• WHAT YOU SHOULD DO
Your response should be the complete set of records, reproduced exactly.
BEGIN
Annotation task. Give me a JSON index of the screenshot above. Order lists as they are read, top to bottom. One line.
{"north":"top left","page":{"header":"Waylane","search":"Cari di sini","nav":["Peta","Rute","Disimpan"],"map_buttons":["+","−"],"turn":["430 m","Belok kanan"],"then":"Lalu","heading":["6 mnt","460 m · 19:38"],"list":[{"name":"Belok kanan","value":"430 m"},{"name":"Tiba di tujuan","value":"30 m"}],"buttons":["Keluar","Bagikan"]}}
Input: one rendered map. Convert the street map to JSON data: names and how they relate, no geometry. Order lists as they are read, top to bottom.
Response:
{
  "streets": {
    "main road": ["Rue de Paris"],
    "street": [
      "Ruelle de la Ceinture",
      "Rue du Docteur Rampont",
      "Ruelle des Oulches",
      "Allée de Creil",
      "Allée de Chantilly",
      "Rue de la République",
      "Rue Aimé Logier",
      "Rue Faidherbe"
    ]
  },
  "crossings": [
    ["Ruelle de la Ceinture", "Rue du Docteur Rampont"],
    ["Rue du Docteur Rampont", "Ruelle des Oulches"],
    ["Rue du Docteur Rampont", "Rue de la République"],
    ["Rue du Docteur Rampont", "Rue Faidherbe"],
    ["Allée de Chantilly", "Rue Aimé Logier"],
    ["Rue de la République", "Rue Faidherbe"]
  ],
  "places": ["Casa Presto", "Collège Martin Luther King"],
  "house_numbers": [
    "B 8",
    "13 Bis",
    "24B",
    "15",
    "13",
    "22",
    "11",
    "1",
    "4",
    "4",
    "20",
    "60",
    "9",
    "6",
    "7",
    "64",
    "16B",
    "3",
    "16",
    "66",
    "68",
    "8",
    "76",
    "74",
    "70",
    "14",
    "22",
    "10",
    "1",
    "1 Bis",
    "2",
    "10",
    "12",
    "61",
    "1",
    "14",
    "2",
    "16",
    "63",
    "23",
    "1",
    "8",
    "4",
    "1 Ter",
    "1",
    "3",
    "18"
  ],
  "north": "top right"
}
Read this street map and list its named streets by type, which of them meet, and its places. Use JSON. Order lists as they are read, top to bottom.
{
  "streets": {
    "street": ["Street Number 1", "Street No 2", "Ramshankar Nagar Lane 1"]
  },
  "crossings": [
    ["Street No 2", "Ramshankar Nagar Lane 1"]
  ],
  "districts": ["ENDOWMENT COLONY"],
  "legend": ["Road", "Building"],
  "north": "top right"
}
END
• SOLVED PROBLEM
Annotation task. Give me a JSON index of the screenshot above. Order lists as they are read, top to bottom. One line.
{"north":"top left","page":{"header":"Waylane","search":"Cari di sini","nav":["Peta","Rute","Disimpan"],"map_buttons":["+","−"],"turn":["430 m","Belok kanan"],"then":"Lalu","heading":["6 mnt","460 m · 19:38"],"list":[{"name":"Belok kanan","value":"430 m"},{"name":"Tiba di tujuan","value":"30 m"}],"buttons":["Keluar","Bagikan"]}}
Input: one rendered map. Convert the street map to JSON data: names and how they relate, no geometry. Order lists as they are read, top to bottom.
Response:
{
  "streets": {
    "main road": ["Rue de Paris"],
    "street": [
      "Ruelle de la Ceinture",
      "Rue du Docteur Rampont",
      "Ruelle des Oulches",
      "Allée de Creil",
      "Allée de Chantilly",
      "Rue de la République",
      "Rue Aimé Logier",
      "Rue Faidherbe"
    ]
  },
  "crossings": [
    ["Ruelle de la Ceinture", "Rue du Docteur Rampont"],
    ["Rue du Docteur Rampont", "Ruelle des Oulches"],
    ["Rue du Docteur Rampont", "Rue de la République"],
    ["Rue du Docteur Rampont", "Rue Faidherbe"],
    ["Allée de Chantilly", "Rue Aimé Logier"],
    ["Rue de la République", "Rue Faidherbe"]
  ],
  "places": ["Casa Presto", "Collège Martin Luther King"],
  "house_numbers": [
    "B 8",
    "13 Bis",
    "24B",
    "15",
    "13",
    "22",
    "11",
    "1",
    "4",
    "4",
    "20",
    "60",
    "9",
    "6",
    "7",
    "64",
    "16B",
    "3",
    "16",
    "66",
    "68",
    "8",
    "76",
    "74",
    "70",
    "14",
    "22",
    "10",
    "1",
    "1 Bis",
    "2",
    "10",
    "12",
    "61",
    "1",
    "14",
    "2",
    "16",
    "63",
    "23",
    "1",
    "8",
    "4",
    "1 Ter",
    "1",
    "3",
    "18"
  ],
  "north": "top right"
}
Read this street map and list its named streets by type, which of them meet, and its places. Use JSON. Order lists as they are read, top to bottom.
{
  "streets": {
    "street": ["Street Number 1", "Street No 2", "Ramshankar Nagar Lane 1"]
  },
  "crossings": [
    ["Street No 2", "Ramshankar Nagar Lane 1"]
  ],
  "districts": ["ENDOWMENT COLONY"],
  "legend": ["Road", "Building"],
  "north": "top right"
}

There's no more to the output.